The funeral for the king was met with much grieving, as the people had loved him quite dearly. They lined the streets, dressed in their finest as the king's funeral carriage passed by. Some were even throwing flowers. Rin sat inside the carriage, her gaze fixed straight ahead and expressionless. Len was seated next to the carriage driver, his head low. His eyes drifted across the people of the city. He saw each face as a threat to his princess. His heart became hardened that day as he made a vow.
"Even if the entire world becomes your enemy, I'll become your evil for you."
Rin's coronation was held a week after the funeral, to respect the mourning time for the dead. The ceremony was extremely elaborate, costing more money that was in the coffers. When Rin was told of the problem, she merely sniffed and said:
"Just raise the taxes. Collect twice as much as before. That should fix things."
The treasurer was appalled by her degree, but since he valued his life more than the well being of the people, he carried it out. The taxes were raised and money once again filled the castle's coffers.
One day, Rin sat in her bedroom stretched out on her bed. Her room was littered with the things she had squandered money on; toys from other countries, expensive furniture and vases upon vases of the rarest flowers in the world. Len was tending to one of the vases when Rin sat up and beckoned him.
"Len! Come brush my hair! The maid who was assigned to do it hasn't come yet. I should have her hanged for ignoring me!"
Len set the watering can on the small in-table and went over to Rin. He picked up her hair brush and started smoothing out her short hair. Rin hummed to herself while Len combed. She seemed in a rather chipper mood.
"Guess what?" she asked Len. "I met a boy last night."
Len's expression didn't change. "Is that so, Princess?"
Rin smiled a genuine smile. "Yep. He's the prince of the neighboring country, the one Daddy was at war with. He came as a peace ambassador."

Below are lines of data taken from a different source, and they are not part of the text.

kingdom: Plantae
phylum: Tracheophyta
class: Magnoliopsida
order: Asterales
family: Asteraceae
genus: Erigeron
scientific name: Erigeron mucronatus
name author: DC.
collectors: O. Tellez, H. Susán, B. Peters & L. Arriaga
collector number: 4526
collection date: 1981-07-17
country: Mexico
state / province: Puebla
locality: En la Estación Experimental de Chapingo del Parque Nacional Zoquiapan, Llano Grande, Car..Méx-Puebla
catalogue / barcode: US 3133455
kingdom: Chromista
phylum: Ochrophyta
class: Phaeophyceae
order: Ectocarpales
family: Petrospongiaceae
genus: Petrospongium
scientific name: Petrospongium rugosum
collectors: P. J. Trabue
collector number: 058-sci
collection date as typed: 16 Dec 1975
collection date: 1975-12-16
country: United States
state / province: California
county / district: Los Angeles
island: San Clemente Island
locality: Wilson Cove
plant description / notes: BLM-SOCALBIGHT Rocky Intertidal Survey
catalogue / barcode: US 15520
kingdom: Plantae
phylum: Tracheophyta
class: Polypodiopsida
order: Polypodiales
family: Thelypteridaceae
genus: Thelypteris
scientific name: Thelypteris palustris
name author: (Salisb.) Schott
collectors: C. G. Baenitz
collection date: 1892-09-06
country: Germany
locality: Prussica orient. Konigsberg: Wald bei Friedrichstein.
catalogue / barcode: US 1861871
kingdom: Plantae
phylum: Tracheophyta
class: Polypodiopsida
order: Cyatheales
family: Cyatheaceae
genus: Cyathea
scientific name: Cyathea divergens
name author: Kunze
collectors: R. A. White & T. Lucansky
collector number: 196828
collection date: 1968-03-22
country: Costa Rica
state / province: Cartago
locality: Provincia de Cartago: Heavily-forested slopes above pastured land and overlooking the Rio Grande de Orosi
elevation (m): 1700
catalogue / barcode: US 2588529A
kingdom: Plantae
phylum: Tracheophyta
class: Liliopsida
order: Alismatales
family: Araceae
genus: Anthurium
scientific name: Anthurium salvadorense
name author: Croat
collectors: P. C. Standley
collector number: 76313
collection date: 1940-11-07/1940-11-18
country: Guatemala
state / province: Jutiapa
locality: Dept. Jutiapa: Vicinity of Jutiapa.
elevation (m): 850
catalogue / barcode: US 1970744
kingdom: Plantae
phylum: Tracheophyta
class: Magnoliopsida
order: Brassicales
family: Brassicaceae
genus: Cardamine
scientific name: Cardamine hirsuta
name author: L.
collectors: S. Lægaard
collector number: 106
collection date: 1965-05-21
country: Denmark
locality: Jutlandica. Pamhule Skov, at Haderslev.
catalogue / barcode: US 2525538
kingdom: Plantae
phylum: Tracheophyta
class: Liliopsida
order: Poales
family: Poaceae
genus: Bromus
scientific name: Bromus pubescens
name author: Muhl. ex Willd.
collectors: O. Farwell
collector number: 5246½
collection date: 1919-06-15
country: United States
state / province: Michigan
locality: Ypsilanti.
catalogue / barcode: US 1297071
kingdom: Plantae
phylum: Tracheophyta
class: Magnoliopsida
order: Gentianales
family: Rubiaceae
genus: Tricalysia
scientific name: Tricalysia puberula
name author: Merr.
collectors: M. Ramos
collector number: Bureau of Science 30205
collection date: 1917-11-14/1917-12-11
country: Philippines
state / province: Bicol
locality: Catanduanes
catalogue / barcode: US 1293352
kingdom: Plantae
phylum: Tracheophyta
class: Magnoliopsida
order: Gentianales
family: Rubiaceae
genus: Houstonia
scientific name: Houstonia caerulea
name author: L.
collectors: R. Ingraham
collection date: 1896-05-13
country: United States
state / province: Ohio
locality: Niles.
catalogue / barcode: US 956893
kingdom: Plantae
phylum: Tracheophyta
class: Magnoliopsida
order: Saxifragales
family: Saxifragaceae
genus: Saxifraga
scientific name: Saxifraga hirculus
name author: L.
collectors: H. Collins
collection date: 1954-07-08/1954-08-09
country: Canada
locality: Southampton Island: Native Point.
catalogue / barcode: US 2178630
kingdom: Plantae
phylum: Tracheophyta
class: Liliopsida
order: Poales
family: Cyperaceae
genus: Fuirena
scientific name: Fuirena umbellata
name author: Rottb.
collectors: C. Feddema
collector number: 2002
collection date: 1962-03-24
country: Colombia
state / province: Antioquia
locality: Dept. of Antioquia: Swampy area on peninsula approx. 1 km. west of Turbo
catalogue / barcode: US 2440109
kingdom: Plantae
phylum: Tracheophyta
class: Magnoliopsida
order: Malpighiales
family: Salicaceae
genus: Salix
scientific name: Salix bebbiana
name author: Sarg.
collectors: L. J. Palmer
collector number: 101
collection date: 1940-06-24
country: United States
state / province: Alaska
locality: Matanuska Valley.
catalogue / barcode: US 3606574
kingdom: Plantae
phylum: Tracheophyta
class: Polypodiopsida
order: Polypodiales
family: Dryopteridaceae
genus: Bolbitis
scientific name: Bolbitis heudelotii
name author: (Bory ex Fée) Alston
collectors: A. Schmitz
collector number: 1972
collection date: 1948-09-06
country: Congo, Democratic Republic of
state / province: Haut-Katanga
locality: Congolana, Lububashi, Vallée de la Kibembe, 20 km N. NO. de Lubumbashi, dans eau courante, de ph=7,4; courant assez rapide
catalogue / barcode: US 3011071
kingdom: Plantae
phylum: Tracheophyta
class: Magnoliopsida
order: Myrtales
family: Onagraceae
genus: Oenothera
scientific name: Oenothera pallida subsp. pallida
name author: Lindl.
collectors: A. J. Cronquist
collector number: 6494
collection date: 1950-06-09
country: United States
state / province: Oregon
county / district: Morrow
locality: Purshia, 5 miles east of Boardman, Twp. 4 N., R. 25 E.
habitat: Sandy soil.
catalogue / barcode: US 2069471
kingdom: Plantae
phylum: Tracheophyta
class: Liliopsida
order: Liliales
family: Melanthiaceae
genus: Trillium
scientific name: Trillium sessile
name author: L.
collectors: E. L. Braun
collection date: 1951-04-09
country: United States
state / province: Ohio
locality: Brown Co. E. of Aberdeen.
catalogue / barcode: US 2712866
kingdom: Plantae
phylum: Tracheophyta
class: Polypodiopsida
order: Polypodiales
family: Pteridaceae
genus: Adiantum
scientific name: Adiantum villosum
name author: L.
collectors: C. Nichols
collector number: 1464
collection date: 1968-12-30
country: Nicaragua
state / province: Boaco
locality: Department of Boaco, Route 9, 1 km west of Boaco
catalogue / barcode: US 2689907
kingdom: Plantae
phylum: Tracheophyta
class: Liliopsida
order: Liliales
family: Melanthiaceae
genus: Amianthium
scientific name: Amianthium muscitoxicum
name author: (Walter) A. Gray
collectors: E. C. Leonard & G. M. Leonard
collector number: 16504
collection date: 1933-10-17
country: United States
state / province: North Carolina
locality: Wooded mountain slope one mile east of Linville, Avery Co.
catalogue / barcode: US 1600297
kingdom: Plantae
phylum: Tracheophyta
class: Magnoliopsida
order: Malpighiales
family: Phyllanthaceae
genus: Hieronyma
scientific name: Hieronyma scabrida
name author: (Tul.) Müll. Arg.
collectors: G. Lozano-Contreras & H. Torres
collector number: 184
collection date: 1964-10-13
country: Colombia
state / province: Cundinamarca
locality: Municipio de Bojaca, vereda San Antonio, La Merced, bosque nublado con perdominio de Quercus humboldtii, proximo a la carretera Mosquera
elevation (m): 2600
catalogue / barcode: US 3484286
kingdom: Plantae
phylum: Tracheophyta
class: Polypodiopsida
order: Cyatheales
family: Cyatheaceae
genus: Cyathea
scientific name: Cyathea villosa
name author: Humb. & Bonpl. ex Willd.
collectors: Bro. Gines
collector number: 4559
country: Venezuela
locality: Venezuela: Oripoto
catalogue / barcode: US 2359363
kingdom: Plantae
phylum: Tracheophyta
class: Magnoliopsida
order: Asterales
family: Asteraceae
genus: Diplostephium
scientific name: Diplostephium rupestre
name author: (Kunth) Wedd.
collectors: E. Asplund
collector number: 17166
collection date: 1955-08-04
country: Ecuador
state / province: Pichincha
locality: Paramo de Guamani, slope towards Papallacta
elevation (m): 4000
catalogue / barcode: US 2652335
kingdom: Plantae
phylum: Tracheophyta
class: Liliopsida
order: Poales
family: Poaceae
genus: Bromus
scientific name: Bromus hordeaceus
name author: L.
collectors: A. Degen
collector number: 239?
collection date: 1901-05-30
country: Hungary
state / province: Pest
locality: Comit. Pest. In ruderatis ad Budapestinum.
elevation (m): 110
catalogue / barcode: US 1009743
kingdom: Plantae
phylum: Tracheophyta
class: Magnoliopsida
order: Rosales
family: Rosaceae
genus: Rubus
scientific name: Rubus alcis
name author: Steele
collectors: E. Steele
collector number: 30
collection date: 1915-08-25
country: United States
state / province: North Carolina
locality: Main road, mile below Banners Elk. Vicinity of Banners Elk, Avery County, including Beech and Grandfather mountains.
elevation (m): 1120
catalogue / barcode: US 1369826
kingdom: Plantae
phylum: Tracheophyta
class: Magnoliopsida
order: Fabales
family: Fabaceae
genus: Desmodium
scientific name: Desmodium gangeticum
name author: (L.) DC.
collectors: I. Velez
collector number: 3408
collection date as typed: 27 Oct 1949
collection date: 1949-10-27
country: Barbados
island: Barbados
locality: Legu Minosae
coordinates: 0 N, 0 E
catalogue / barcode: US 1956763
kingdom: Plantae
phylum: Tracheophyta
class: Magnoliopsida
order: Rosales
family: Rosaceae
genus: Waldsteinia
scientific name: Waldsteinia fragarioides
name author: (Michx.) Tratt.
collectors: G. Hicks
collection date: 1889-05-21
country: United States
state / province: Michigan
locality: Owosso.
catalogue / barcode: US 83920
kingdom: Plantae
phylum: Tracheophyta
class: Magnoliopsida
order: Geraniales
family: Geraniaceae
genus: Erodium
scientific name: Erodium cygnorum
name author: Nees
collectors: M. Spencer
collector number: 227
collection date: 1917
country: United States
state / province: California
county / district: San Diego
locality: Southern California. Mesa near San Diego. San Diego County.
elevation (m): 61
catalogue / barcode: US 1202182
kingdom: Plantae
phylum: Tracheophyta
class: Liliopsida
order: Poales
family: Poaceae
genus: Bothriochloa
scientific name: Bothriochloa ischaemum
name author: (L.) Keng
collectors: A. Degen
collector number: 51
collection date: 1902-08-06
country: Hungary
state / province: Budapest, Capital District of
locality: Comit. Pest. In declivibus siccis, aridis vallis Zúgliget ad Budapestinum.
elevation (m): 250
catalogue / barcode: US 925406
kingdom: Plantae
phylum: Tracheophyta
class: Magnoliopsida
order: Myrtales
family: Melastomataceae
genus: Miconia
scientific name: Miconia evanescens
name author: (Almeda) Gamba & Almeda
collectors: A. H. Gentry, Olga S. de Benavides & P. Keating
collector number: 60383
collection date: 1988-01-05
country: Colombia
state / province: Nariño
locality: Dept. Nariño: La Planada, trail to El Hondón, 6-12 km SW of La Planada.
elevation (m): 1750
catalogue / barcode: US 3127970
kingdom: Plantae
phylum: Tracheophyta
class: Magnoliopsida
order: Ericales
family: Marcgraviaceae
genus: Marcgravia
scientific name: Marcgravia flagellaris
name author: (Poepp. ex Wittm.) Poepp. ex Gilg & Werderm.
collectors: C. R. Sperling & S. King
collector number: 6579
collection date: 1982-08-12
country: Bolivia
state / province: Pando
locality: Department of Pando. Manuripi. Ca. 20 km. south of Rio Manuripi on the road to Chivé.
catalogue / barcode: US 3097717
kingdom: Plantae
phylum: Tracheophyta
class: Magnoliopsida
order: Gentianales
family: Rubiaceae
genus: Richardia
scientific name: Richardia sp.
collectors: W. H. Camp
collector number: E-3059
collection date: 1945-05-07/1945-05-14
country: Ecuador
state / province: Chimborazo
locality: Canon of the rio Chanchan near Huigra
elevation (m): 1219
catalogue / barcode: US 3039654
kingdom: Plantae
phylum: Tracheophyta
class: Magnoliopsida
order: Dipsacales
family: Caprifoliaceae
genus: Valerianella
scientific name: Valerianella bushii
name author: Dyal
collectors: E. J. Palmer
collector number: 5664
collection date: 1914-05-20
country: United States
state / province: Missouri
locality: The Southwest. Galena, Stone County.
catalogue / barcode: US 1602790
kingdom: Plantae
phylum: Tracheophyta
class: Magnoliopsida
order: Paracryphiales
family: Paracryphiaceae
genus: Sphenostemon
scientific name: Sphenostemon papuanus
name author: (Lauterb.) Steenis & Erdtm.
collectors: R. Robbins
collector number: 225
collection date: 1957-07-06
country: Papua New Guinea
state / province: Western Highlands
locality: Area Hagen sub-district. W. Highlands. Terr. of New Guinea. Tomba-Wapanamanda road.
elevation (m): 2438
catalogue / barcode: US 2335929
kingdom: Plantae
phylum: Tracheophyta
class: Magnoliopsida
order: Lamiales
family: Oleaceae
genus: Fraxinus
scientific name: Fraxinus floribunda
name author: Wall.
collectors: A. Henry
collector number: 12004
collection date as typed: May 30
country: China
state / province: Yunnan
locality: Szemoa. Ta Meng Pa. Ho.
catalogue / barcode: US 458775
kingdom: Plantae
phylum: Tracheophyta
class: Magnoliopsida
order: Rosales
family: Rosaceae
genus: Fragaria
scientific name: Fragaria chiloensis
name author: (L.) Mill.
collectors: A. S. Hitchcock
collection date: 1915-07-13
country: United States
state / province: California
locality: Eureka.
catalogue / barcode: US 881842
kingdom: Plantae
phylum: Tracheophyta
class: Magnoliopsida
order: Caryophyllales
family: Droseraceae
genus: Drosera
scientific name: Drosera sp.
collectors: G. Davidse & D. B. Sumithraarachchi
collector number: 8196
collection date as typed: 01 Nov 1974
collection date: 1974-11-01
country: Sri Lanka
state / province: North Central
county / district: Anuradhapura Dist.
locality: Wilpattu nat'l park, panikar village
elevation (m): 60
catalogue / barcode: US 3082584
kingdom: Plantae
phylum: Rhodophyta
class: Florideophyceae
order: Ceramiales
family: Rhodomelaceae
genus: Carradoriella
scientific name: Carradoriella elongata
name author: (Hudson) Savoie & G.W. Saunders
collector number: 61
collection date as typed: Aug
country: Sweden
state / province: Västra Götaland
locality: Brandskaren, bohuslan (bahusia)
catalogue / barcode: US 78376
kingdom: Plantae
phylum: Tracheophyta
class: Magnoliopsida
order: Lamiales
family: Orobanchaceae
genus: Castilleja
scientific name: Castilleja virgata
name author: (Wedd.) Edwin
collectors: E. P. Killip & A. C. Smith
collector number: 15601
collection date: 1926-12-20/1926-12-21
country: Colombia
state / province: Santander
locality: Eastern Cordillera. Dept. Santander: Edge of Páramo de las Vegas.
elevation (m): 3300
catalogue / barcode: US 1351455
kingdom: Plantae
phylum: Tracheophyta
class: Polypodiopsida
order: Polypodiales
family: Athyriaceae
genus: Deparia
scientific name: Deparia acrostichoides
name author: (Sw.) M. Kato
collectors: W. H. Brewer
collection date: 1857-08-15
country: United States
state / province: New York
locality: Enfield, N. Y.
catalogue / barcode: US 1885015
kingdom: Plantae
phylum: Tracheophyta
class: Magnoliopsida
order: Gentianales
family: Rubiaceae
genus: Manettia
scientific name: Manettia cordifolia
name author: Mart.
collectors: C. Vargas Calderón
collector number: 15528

"How nice," Len said flatly.
Rin's face brightened even more. "And I get to see him again tonight! Whee, I'm so excited! OW! Don't brush so hard, you'll put out my hair!"
The hand that held the brush dropped to Len's side. "I am sorry, Princess. Forgive me."
Rin waved her hand. "It's no matter. I'm in a good mood today anyway. Now, it's almost tea time. Go get it ready!"
Len left the room, his face devoid of emotion as it had been since the funeral of the king. There was something the princess's old nursemaid had told him before the king had died. She had begged of him not to tell the princess, since she would use it to her own advantage. Len had promised, but it was hard keeping it locked inside. He would not tell his princess, not only for her sake, but his as well. No one was to know except him.